Dans le rôle principal, l’incontournable Pierfrancesco Favino déambule dans les rues de Naples et du quartier Rione Sanità en particulier, jusqu’à l’ossuaire où il nettoie et range soigneusement, comme il est de tradition, le crâne d’un inconnu symbolisant un mort qu’il porte sur sa conscience. Sa quête l’amène auprès d’un prêtre combattant, le père Luigi (Francesco Di Leva), qui a déclaré la guerre à la Camorra et tente de sauver les jeunes du quartier de la violence par le biais du sport et de la culture. Nostalgia est une histoire de rédemption, mais aussi un portrait tout en nuances de ce quartier de Naples dans lequel Feli’ se sent à la fois chez lui et étranger, qu’il croit à tort (re)connaître tout comme il croit connaître Oreste. Le spectateur a compris bien avant lui qu’il ne pourra pas revenir en arrière, ce qui confère au film un air de tragédie antique, en accord avec son décor.
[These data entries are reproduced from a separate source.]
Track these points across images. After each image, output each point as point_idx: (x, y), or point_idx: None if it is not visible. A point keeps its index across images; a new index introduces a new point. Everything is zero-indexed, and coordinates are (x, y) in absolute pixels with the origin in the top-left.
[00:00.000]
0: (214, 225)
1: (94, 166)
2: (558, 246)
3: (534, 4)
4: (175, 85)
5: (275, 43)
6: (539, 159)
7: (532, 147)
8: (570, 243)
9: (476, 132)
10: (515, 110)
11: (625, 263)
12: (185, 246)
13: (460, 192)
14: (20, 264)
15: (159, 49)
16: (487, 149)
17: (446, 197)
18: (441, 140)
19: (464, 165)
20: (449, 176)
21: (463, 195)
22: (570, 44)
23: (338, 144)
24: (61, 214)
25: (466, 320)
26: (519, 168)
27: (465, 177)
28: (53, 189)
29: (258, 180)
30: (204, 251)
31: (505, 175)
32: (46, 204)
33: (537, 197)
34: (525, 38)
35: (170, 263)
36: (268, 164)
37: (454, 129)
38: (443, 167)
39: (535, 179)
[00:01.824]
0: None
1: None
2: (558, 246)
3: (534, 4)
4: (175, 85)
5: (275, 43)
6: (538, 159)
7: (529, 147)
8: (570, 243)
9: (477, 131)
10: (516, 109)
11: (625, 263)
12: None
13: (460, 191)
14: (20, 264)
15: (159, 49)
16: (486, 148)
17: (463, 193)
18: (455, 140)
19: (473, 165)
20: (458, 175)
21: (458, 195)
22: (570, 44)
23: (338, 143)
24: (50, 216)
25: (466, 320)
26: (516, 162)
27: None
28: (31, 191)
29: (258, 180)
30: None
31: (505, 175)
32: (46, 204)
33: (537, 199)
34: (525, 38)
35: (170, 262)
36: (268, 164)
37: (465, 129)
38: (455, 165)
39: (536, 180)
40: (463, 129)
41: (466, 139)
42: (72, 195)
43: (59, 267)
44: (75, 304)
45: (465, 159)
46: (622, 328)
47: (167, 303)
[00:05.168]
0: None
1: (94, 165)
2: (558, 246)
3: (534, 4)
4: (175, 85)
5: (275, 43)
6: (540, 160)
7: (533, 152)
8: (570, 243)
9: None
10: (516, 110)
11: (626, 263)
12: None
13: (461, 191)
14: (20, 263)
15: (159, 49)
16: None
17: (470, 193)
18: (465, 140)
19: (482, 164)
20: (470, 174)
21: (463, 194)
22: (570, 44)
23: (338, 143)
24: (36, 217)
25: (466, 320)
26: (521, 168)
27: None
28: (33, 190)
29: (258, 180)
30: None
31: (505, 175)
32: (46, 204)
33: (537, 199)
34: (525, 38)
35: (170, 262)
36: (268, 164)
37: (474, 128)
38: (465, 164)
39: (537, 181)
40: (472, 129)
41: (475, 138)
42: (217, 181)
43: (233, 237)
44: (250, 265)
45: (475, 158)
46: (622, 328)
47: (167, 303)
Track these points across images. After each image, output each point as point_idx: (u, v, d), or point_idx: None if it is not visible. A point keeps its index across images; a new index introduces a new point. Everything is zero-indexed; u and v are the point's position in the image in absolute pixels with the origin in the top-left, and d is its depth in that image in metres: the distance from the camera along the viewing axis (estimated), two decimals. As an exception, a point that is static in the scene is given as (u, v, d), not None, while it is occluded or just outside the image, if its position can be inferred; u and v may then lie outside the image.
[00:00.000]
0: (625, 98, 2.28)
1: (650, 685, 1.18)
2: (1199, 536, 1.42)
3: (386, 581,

Le cauchemar d’un procureur

L’arrivée d’un étranger dans une petite ville turque déclenche les mêmes ressorts tragiques dans le film turc Burning Days présenté dans „Un certain regard“. Le réalisateur Emin Alper, dont un film précédent, Frenzy, avait été présenté en 2016 au Luxembourg City Film Festival, met à nouveau en scène un récit centré sur la suspicion et la paranoïa dans une société turque minée par la corruption, l’abus de pouvoir et l’autoritarisme.
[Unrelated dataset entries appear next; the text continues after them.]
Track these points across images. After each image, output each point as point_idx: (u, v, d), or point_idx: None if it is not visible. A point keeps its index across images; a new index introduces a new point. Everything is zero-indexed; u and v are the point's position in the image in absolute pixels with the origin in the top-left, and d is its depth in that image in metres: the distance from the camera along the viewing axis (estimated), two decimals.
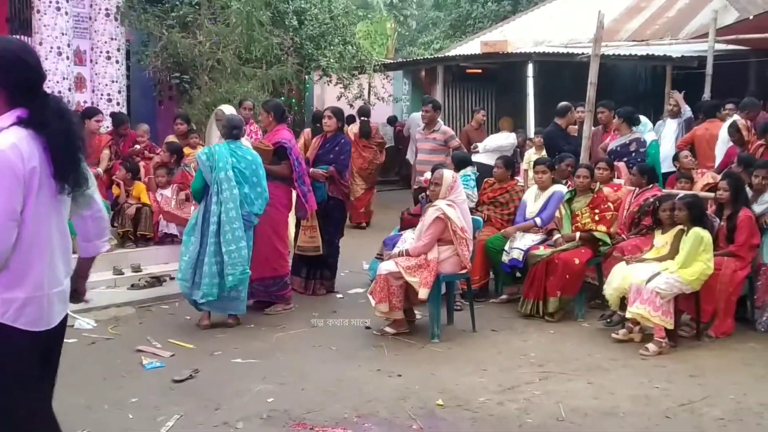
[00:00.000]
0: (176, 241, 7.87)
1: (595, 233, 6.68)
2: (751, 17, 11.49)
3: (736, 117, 8.16)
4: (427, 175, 7.00)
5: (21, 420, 2.68)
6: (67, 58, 9.67)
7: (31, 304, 2.62)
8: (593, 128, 8.60)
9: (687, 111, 9.64)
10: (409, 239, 6.37)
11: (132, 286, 7.38)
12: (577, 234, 6.70)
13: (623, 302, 6.03)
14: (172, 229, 8.13)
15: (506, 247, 6.89)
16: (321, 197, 7.29)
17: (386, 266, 5.98)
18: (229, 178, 6.07)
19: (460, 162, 7.82)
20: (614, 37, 14.35)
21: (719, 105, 9.15)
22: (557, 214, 6.99)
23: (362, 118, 11.82)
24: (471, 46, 16.71)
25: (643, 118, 8.93)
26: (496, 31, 17.52)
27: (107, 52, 10.18)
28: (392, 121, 16.94)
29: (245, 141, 6.62)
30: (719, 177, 6.91)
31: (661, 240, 6.13)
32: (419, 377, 5.09)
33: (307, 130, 9.59)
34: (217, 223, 6.05)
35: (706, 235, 5.82)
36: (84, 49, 10.08)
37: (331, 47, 13.11)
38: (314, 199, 7.09)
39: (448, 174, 6.16)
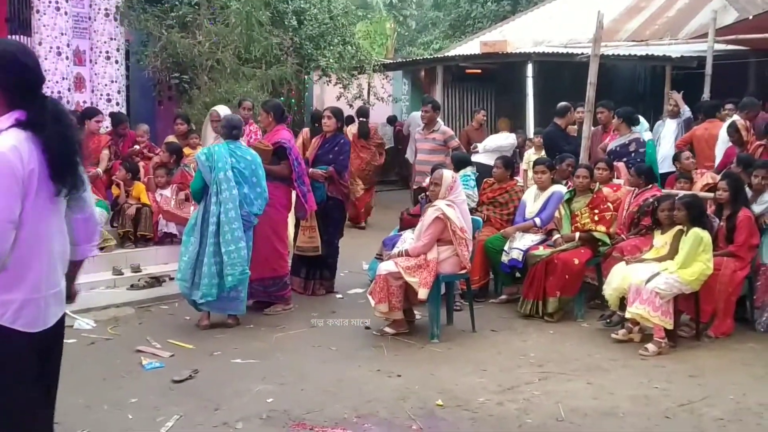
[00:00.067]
0: (176, 241, 7.87)
1: (595, 233, 6.68)
2: (750, 17, 11.49)
3: (735, 117, 8.16)
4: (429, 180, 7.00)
5: (20, 420, 2.69)
6: (67, 58, 9.67)
7: (29, 306, 2.63)
8: (593, 128, 8.61)
9: (686, 111, 9.64)
10: (408, 239, 6.37)
11: (131, 286, 7.38)
12: (577, 234, 6.70)
13: (623, 302, 6.03)
14: (172, 228, 8.13)
15: (506, 248, 6.89)
16: (320, 197, 7.29)
17: (386, 266, 5.98)
18: (229, 179, 6.07)
19: (460, 162, 7.82)
20: (614, 37, 14.35)
21: (719, 105, 9.15)
22: (557, 214, 6.99)
23: (361, 119, 11.82)
24: (470, 46, 16.72)
25: (639, 118, 8.93)
26: (495, 31, 17.52)
27: (107, 52, 10.17)
28: (392, 120, 16.93)
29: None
30: (719, 177, 6.91)
31: (661, 240, 6.14)
32: (419, 377, 5.09)
33: (306, 130, 9.59)
34: (217, 224, 6.05)
35: (705, 235, 5.83)
36: (83, 49, 10.07)
37: (331, 47, 13.11)
38: (314, 199, 7.09)
39: (447, 174, 6.16)
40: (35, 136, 2.59)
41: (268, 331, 6.21)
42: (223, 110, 7.12)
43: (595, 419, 4.43)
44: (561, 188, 7.13)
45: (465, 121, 15.79)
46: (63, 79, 9.62)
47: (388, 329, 6.09)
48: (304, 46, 12.62)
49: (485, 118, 12.69)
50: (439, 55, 17.62)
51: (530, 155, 10.24)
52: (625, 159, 8.03)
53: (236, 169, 6.15)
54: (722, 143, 8.18)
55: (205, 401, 4.62)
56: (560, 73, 14.47)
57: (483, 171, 9.01)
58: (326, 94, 16.31)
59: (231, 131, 6.31)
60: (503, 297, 7.17)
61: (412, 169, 10.02)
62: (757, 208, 6.30)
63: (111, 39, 10.22)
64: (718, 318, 6.09)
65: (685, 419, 4.44)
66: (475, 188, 7.65)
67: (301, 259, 7.47)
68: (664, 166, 8.96)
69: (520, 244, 6.81)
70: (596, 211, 6.73)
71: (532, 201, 7.17)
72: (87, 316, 6.40)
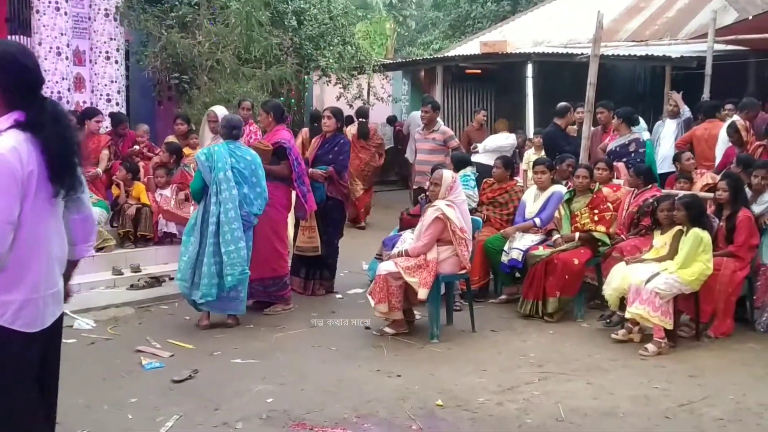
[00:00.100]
0: (175, 241, 7.87)
1: (595, 233, 6.68)
2: (750, 17, 11.49)
3: (735, 117, 8.16)
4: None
5: (20, 420, 2.69)
6: (67, 58, 9.67)
7: (28, 306, 2.64)
8: (592, 128, 8.61)
9: (686, 111, 9.65)
10: (408, 239, 6.37)
11: (131, 286, 7.38)
12: (577, 234, 6.70)
13: (622, 302, 6.03)
14: (172, 228, 8.13)
15: (505, 248, 6.89)
16: (320, 198, 7.29)
17: (386, 266, 5.98)
18: (228, 179, 6.07)
19: (460, 162, 7.82)
20: (613, 38, 14.36)
21: (719, 105, 9.15)
22: (556, 214, 6.99)
23: (360, 120, 11.82)
24: (470, 47, 16.72)
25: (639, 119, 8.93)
26: (495, 31, 17.53)
27: (106, 52, 10.17)
28: (392, 120, 16.93)
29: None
30: (718, 177, 6.92)
31: (660, 240, 6.14)
32: (419, 377, 5.09)
33: (305, 130, 9.58)
34: (216, 224, 6.05)
35: (705, 235, 5.83)
36: (83, 49, 10.07)
37: (331, 47, 13.10)
38: (314, 199, 7.08)
39: (447, 174, 6.16)
40: (34, 137, 2.59)
41: (268, 331, 6.21)
42: (220, 110, 7.11)
43: (595, 419, 4.43)
44: (561, 188, 7.13)
45: (465, 122, 15.79)
46: (63, 79, 9.62)
47: (387, 329, 6.09)
48: (304, 46, 12.62)
49: (486, 118, 12.69)
50: (438, 56, 17.62)
51: (530, 155, 10.24)
52: (624, 159, 8.03)
53: (236, 169, 6.14)
54: (722, 143, 8.18)
55: (205, 401, 4.62)
56: (560, 74, 14.47)
57: (483, 171, 9.01)
58: (326, 95, 16.31)
59: (231, 131, 6.31)
60: (503, 297, 7.18)
61: (412, 169, 10.03)
62: (756, 209, 6.31)
63: (111, 39, 10.21)
64: (717, 318, 6.10)
65: (685, 419, 4.44)
66: (476, 188, 7.65)
67: (301, 259, 7.47)
68: (664, 166, 8.96)
69: (520, 245, 6.81)
70: (596, 211, 6.73)
71: (531, 201, 7.17)
72: (87, 316, 6.41)
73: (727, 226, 6.21)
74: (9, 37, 9.66)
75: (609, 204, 6.90)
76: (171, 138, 9.00)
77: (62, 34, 9.58)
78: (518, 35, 16.17)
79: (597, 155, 8.34)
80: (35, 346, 2.70)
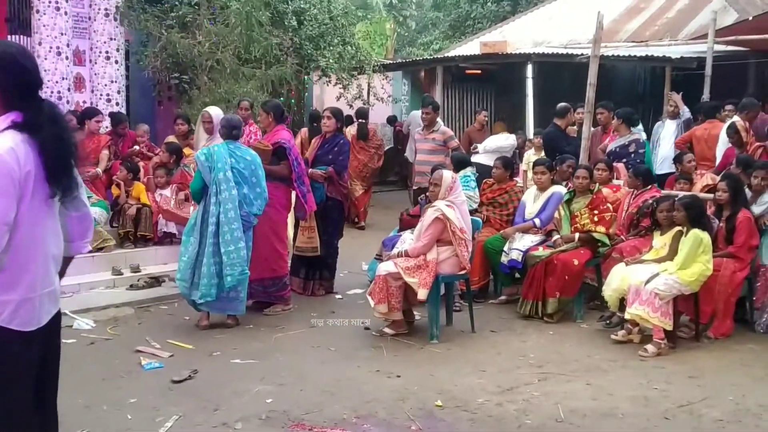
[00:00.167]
0: (175, 241, 7.87)
1: (594, 234, 6.68)
2: (750, 18, 11.50)
3: (735, 118, 8.16)
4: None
5: (20, 419, 2.70)
6: (67, 58, 9.66)
7: (25, 306, 2.66)
8: (592, 129, 8.61)
9: (686, 112, 9.64)
10: (408, 240, 6.37)
11: (131, 286, 7.37)
12: (576, 235, 6.70)
13: (622, 303, 6.03)
14: (171, 228, 8.13)
15: (505, 248, 6.89)
16: (320, 198, 7.29)
17: (385, 267, 5.98)
18: (228, 179, 6.07)
19: (459, 162, 7.82)
20: (613, 38, 14.36)
21: (719, 106, 9.15)
22: (556, 214, 6.99)
23: (360, 120, 11.82)
24: (470, 47, 16.73)
25: None
26: (495, 31, 17.53)
27: (106, 52, 10.17)
28: (392, 120, 16.94)
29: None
30: (718, 178, 6.91)
31: (660, 241, 6.14)
32: (418, 378, 5.09)
33: (304, 130, 9.57)
34: (216, 224, 6.05)
35: (705, 236, 5.83)
36: (83, 49, 10.06)
37: (331, 48, 13.10)
38: (313, 199, 7.08)
39: (447, 175, 6.16)
40: (32, 139, 2.60)
41: (268, 332, 6.21)
42: (214, 111, 7.08)
43: (595, 420, 4.43)
44: (561, 189, 7.13)
45: (464, 122, 15.80)
46: (63, 79, 9.62)
47: (387, 330, 6.09)
48: (304, 46, 12.61)
49: (487, 118, 12.69)
50: (438, 56, 17.62)
51: (530, 156, 10.24)
52: (624, 160, 8.03)
53: (236, 169, 6.14)
54: (723, 144, 8.17)
55: (204, 401, 4.62)
56: (560, 74, 14.47)
57: (483, 171, 9.01)
58: (326, 95, 16.31)
59: (231, 131, 6.31)
60: (503, 298, 7.17)
61: (412, 170, 10.03)
62: (756, 209, 6.30)
63: (111, 39, 10.21)
64: (717, 319, 6.10)
65: (685, 420, 4.44)
66: (476, 189, 7.65)
67: (301, 260, 7.47)
68: (664, 167, 8.96)
69: (520, 245, 6.81)
70: (596, 211, 6.73)
71: (531, 202, 7.17)
72: (86, 316, 6.41)
73: (727, 227, 6.21)
74: (9, 36, 9.66)
75: (609, 205, 6.90)
76: (171, 138, 9.00)
77: (62, 34, 9.58)
78: (518, 36, 16.17)
79: (597, 156, 8.34)
80: (34, 345, 2.71)
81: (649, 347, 5.64)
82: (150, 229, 8.08)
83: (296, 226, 7.49)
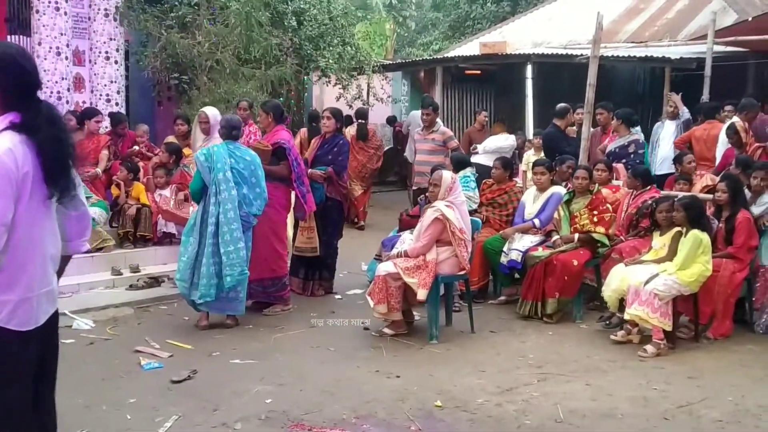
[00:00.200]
0: (175, 241, 7.87)
1: (594, 235, 6.68)
2: (749, 19, 11.51)
3: (735, 119, 8.16)
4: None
5: (18, 419, 2.70)
6: (66, 58, 9.66)
7: (23, 306, 2.67)
8: (592, 130, 8.61)
9: (685, 113, 9.64)
10: (407, 240, 6.37)
11: (130, 286, 7.37)
12: (576, 235, 6.70)
13: (622, 304, 6.03)
14: (171, 228, 8.13)
15: (505, 249, 6.89)
16: (319, 198, 7.29)
17: (385, 267, 5.98)
18: (228, 179, 6.07)
19: (459, 163, 7.82)
20: (613, 39, 14.37)
21: (719, 107, 9.15)
22: (556, 215, 6.99)
23: (359, 121, 11.82)
24: (470, 47, 16.74)
25: None
26: (495, 32, 17.55)
27: (106, 52, 10.16)
28: (391, 121, 16.94)
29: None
30: (718, 179, 6.92)
31: (660, 242, 6.14)
32: (418, 378, 5.09)
33: (303, 130, 9.58)
34: (216, 224, 6.05)
35: (704, 237, 5.83)
36: (83, 49, 10.06)
37: (330, 48, 13.10)
38: (313, 199, 7.08)
39: (447, 175, 6.16)
40: (29, 140, 2.61)
41: (267, 332, 6.21)
42: (211, 111, 7.08)
43: (594, 420, 4.43)
44: (560, 189, 7.13)
45: (464, 122, 15.81)
46: (62, 79, 9.61)
47: (387, 330, 6.09)
48: (304, 46, 12.61)
49: (487, 119, 12.69)
50: (438, 56, 17.63)
51: (529, 156, 10.24)
52: (624, 160, 8.03)
53: (235, 169, 6.14)
54: (722, 145, 8.18)
55: (203, 402, 4.62)
56: (560, 75, 14.47)
57: (482, 172, 9.00)
58: (326, 95, 16.31)
59: (230, 132, 6.31)
60: (502, 298, 7.18)
61: (411, 170, 10.03)
62: (756, 210, 6.30)
63: (110, 39, 10.21)
64: (717, 319, 6.10)
65: (684, 421, 4.44)
66: (476, 190, 7.65)
67: (300, 260, 7.47)
68: (663, 167, 8.96)
69: (519, 245, 6.81)
70: (595, 212, 6.73)
71: (531, 202, 7.17)
72: (86, 316, 6.41)
73: (727, 228, 6.21)
74: (9, 36, 9.65)
75: (608, 205, 6.91)
76: (171, 138, 8.99)
77: (62, 34, 9.57)
78: (518, 36, 16.18)
79: (596, 156, 8.34)
80: (32, 345, 2.72)
81: (649, 348, 5.64)
82: (149, 229, 8.08)
83: (296, 226, 7.49)
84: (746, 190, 6.42)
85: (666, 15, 15.36)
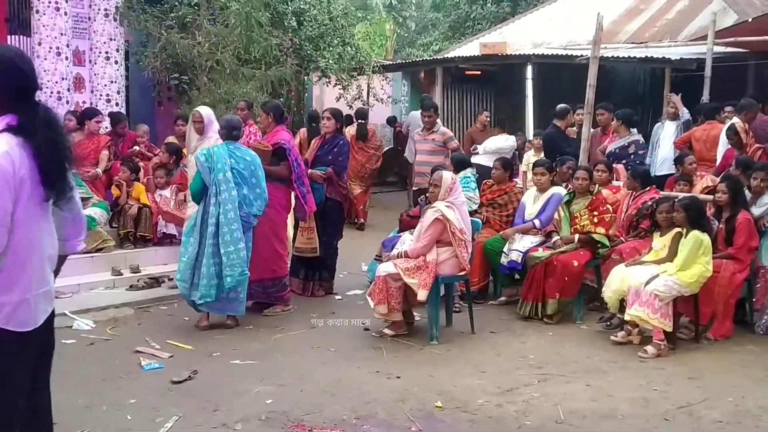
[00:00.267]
0: (175, 241, 7.88)
1: (594, 235, 6.68)
2: (749, 20, 11.51)
3: (735, 120, 8.16)
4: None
5: (17, 418, 2.70)
6: (66, 58, 9.66)
7: (22, 306, 2.68)
8: (592, 130, 8.61)
9: (685, 113, 9.64)
10: (407, 241, 6.37)
11: (131, 287, 7.37)
12: (576, 236, 6.71)
13: (622, 304, 6.03)
14: (171, 229, 8.13)
15: (505, 249, 6.89)
16: (319, 199, 7.29)
17: (385, 268, 5.98)
18: (228, 179, 6.07)
19: (459, 163, 7.83)
20: (613, 39, 14.37)
21: (719, 108, 9.15)
22: (556, 216, 6.99)
23: (359, 121, 11.82)
24: (470, 48, 16.74)
25: None
26: (495, 32, 17.55)
27: (106, 52, 10.16)
28: (392, 121, 16.94)
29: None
30: (718, 180, 6.92)
31: (660, 242, 6.14)
32: (418, 379, 5.09)
33: (303, 130, 9.58)
34: (216, 225, 6.05)
35: (705, 238, 5.83)
36: (83, 49, 10.06)
37: (330, 48, 13.10)
38: (313, 200, 7.08)
39: (447, 175, 6.16)
40: (26, 142, 2.62)
41: (268, 332, 6.20)
42: (205, 111, 7.05)
43: (594, 421, 4.43)
44: (560, 190, 7.13)
45: (464, 123, 15.80)
46: (62, 79, 9.61)
47: (387, 330, 6.08)
48: (304, 47, 12.62)
49: (488, 119, 12.69)
50: (438, 57, 17.63)
51: (530, 157, 10.24)
52: (624, 161, 8.04)
53: (235, 170, 6.14)
54: (722, 146, 8.17)
55: (204, 402, 4.62)
56: (560, 75, 14.47)
57: (483, 172, 9.01)
58: (326, 95, 16.32)
59: (231, 132, 6.31)
60: (502, 299, 7.18)
61: (412, 170, 10.03)
62: (756, 211, 6.31)
63: (110, 39, 10.20)
64: (717, 320, 6.10)
65: (684, 421, 4.44)
66: (476, 190, 7.65)
67: (300, 260, 7.47)
68: (663, 168, 8.96)
69: (520, 246, 6.81)
70: (595, 213, 6.73)
71: (531, 203, 7.17)
72: (86, 316, 6.41)
73: (727, 228, 6.21)
74: (8, 36, 9.66)
75: (608, 206, 6.91)
76: (171, 138, 9.00)
77: (62, 34, 9.57)
78: (518, 37, 16.18)
79: (596, 157, 8.34)
80: (31, 345, 2.73)
81: (649, 348, 5.64)
82: (150, 229, 8.08)
83: (296, 226, 7.49)
84: (746, 191, 6.43)
85: (666, 16, 15.36)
❝… un film coup de poing qui dénonce aussi l’homophobie et la pollution, cette dernière sapant littéralement ici les fondements de la démocratie.❞
Quand le jeune procureur Emre (Selahattin Paşali) arrive à son nouveau poste dans la ville fictive de Yaniklar, la première chose dont il est témoin est une chasse au sanglier au centre de la ville dont il cherchera en vain à punir les responsables. Bien malgré lui, il finit par accepter l’invitation du maire local et se retrouve entraîné dans une nuit de beuveries au bout de laquelle une jeune Tzigane sera violée. Emre ne se souvient pas de ce qui s’est passé cette nuit-là. Avec l’aide du journaliste Murat (Ekin Koç), personnage ambigu, mis au ban de la communauté, il va chercher à reconstruire les faits.
Ici, point de langueur ni de nostalgie mais un film coup de poing qui dénonce aussi l’homophobie et la pollution, cette dernière sapant littéralement ici les fondements de la démocratie, dans une atmosphère pas loin de rappeler le Chinatown de Roman Polanski (1974), ne serait-ce que parce que la main mise sur l’eau par les autorités locales à des fins politiques y joue un rôle majeur. Emin Alper plonge son protagoniste dans une virée cauchemardesque qui finit par le faire douter, non seulement de la réalité mais également de sa propre innocence. Et en effet, contrairement à Tori et Lokita, personne n’est tout à fait blanc dans ce film puissant, métaphore de tous les régimes autoritaires en place dans le monde ou en train de s’établir.